Pire que l’épidémie de gastro, voici venue la fièvre acheteuse. Chaque année, la même rengaine : frappant ses victimes par millions à grands renforts de 60, 70 puis même 80%, les soldes font chauffer la carte bleue jusqu’à décimer la moindre trace de bon sens qui viendrait prévenir un achat inutile. Plus, plus toujours plus ! "Limitless", en un mot. Cédant volontiers à la pression consumériste et à l’euphorie de la promo, des millions de Français partent en croisade pour quérir le Graal dont ils se sont pourtant passés pendant tant d’années. D’optionnel, il leur est devenu indispensable, quitte à se taper la cohue dès l’entrée de la boutique et même poser leur dernier jour de congé, histoire d’être le premier dans les starting blocks. On ne plaisante pas avec le rabais, surtout en période de crise. Un vrai bal populaire.
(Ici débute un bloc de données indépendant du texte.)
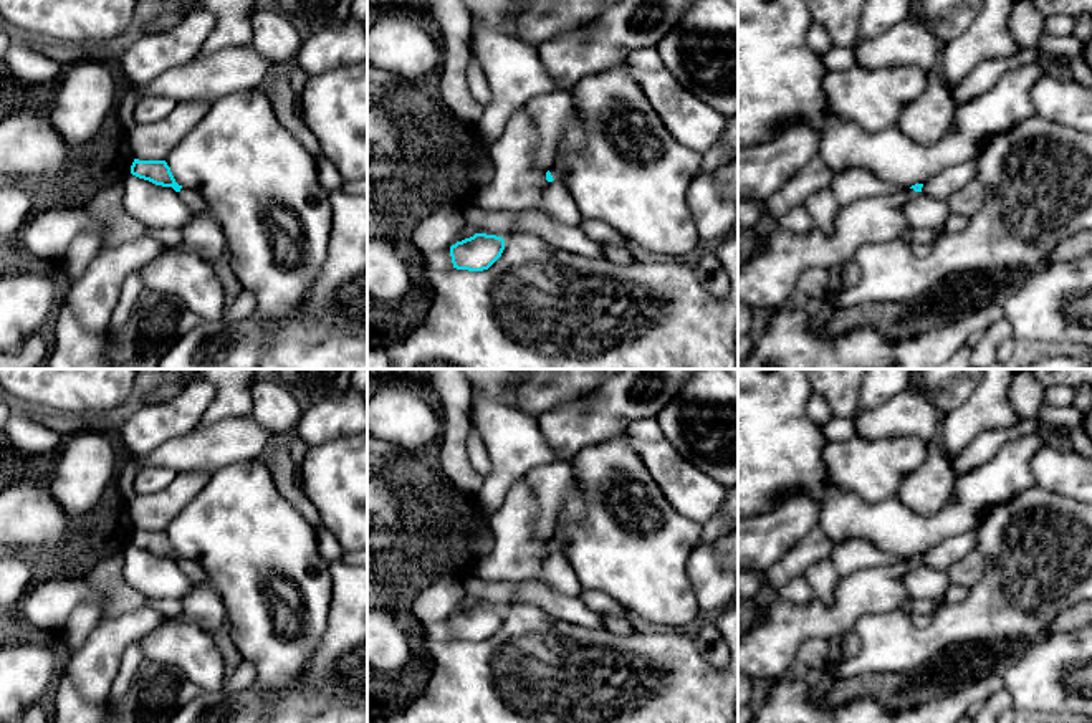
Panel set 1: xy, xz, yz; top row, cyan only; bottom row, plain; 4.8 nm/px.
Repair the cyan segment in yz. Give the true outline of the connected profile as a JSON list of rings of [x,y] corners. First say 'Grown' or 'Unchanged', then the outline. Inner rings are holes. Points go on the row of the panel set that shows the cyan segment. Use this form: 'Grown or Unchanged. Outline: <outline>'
Grown. Outline: [[[915,184],[900,194],[874,195],[841,207],[831,233],[814,227],[806,235],[796,235],[778,227],[768,235],[766,248],[753,251],[751,258],[738,266],[738,303],[751,306],[759,314],[779,309],[789,304],[804,270],[824,268],[829,271],[854,260],[860,247],[903,238],[908,232],[903,205],[917,197],[922,187],[923,184]]]

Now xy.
Grown. Outline: [[[134,159],[131,165],[131,174],[156,185],[172,187],[180,195],[182,202],[187,205],[190,212],[190,220],[197,218],[200,213],[212,213],[208,203],[200,194],[185,189],[175,182],[170,167],[165,160]]]

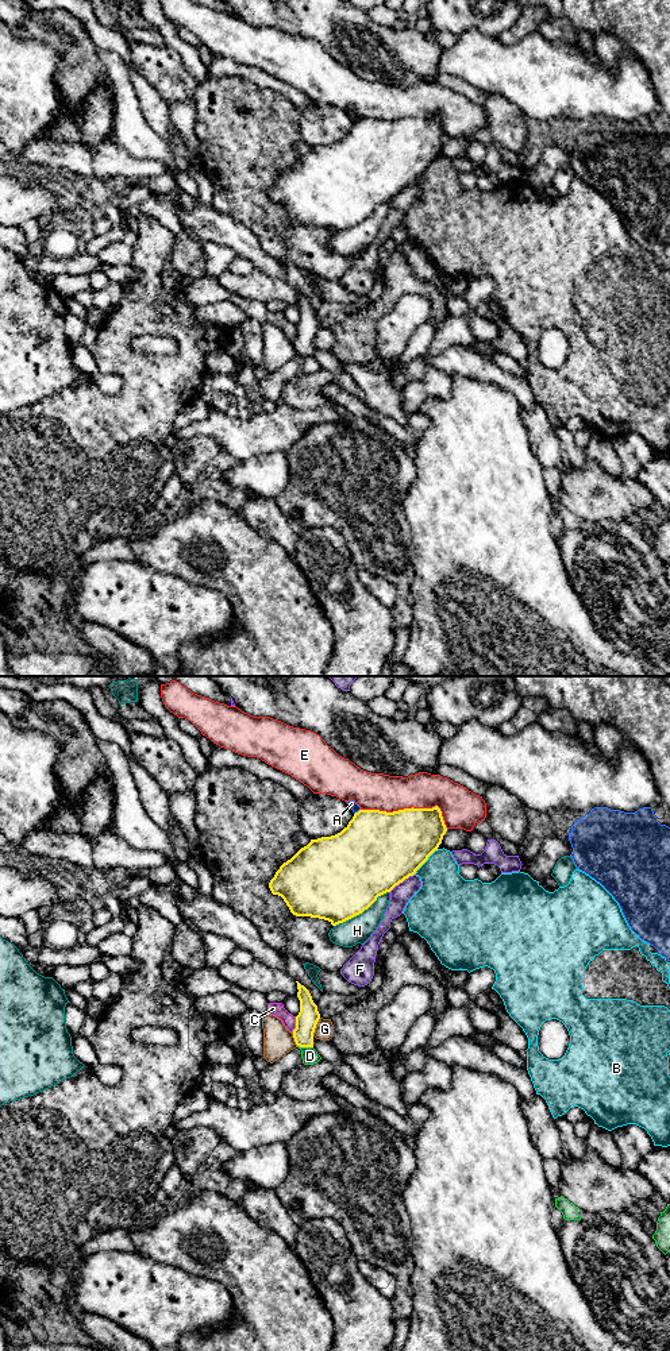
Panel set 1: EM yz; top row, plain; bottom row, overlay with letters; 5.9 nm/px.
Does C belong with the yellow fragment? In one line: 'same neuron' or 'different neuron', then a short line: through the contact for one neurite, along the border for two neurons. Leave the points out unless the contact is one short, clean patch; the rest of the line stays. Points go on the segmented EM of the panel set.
different neuron | yz (296, 1016), (296, 1027), (292, 1033)

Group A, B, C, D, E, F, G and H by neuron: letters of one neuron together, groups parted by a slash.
A / B / C / D / E / F / G / H

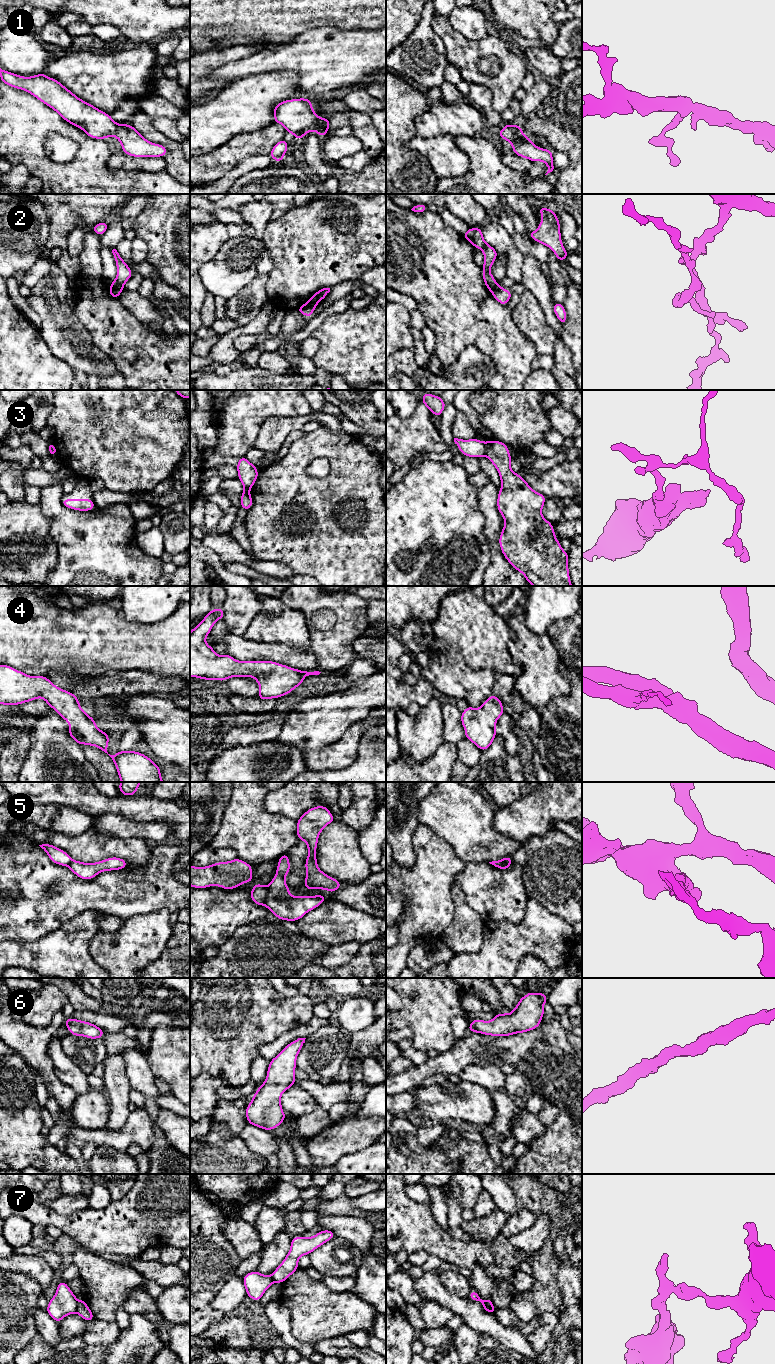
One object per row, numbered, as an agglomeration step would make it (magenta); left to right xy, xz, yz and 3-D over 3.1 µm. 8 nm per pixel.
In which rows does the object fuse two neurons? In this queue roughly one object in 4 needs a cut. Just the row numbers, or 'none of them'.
2, 3, 5, 7

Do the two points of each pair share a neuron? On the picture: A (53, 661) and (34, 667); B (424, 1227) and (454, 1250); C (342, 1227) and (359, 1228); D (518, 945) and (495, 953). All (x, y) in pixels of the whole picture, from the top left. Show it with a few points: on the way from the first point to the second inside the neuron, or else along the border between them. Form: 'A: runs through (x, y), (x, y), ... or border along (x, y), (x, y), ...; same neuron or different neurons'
A: runs through (48, 661), (39, 662); same neuron
B: runs through (431, 1234), (447, 1249); same neuron
C: runs through (346, 1227), (355, 1228); same neuron
D: runs through (512, 946), (505, 947), (501, 951); same neuron

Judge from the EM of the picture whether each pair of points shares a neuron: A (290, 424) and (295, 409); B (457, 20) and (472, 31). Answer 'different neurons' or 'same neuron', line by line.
A: different neurons
B: same neuron

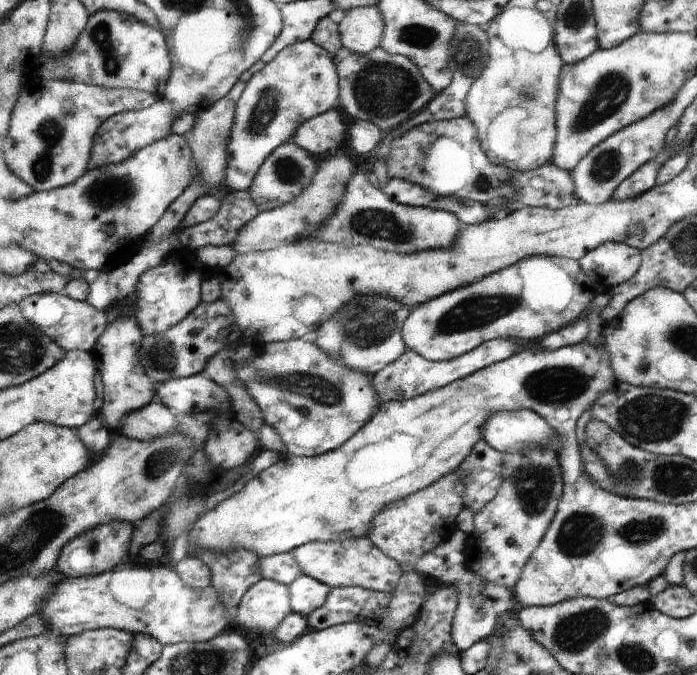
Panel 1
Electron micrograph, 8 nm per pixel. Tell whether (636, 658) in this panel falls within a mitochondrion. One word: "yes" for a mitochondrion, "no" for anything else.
yes

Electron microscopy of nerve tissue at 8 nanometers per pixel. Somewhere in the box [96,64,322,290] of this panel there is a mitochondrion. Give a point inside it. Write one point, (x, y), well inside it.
(267, 106)

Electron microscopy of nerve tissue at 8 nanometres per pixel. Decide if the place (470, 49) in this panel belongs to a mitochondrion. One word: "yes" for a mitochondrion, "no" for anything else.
yes

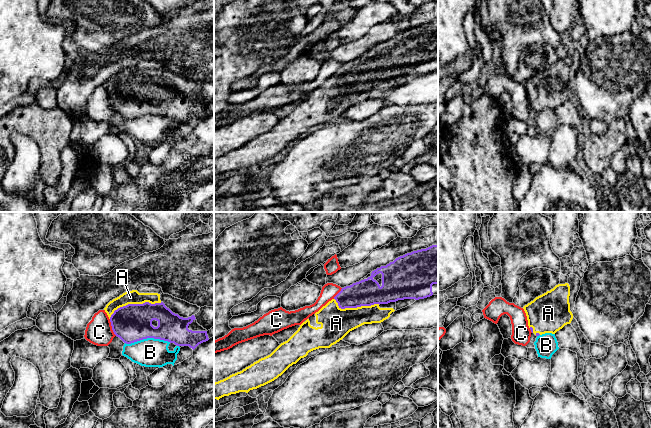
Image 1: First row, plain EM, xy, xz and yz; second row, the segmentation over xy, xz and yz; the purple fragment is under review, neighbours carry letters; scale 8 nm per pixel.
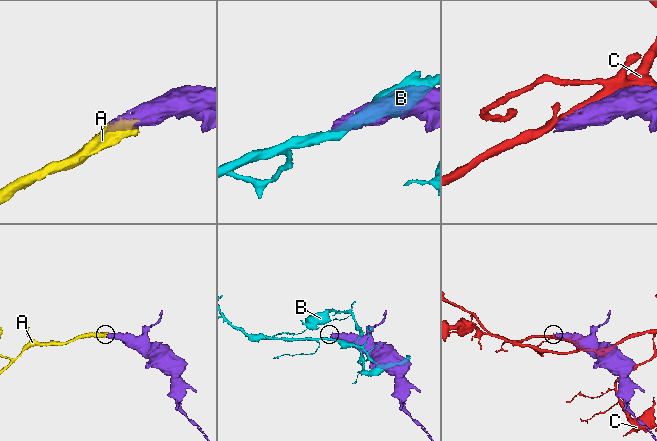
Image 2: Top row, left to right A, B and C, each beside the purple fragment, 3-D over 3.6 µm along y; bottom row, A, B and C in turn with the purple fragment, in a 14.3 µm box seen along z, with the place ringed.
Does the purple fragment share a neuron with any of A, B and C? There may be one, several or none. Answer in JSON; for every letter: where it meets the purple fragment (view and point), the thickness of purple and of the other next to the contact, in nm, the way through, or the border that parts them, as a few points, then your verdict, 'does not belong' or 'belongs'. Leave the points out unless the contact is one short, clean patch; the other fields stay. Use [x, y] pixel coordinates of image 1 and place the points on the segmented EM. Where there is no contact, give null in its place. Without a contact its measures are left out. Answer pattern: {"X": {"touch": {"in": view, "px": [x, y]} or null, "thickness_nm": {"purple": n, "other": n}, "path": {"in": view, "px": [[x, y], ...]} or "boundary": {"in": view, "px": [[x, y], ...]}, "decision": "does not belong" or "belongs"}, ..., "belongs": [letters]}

Force du marketing créateur de besoins, même les plus réticents finissent par se plier à la tyrannie d’une consommation frénétique. Non pas pour activer le circuit de la récompense, plutôt de peur de se sentir "hors-jeu". Si personne ne souhaite passer à côté d’un bon plan, le danger de l’achat compulsif n’est jamais bien loin une fois mêlé à l’hystérie collective. Je suis donc j’achète, sur un coup de tête et parfois même par principe, pour que la voisine ne devienne pas l’heureuse héritière du dernier modèle. Mécaniquement, sans même prendre la peine de penser.
Entre compétition malsaine, folie dépensière et inutile, les soldes révèlent au grand jour les pires frasques de l’humanité, à coups de cadis bondés aux frontières de la boulimie. Économiser en dépensant : en voilà un beau paradoxe. S’il n’y a rien de honteux à vouloir profiter d’une belle promotion, encore faut-il le faire intelligemment pour ne pas retrouver sa propre matière grise au rabais. Prêt à porter, prêt à jeter.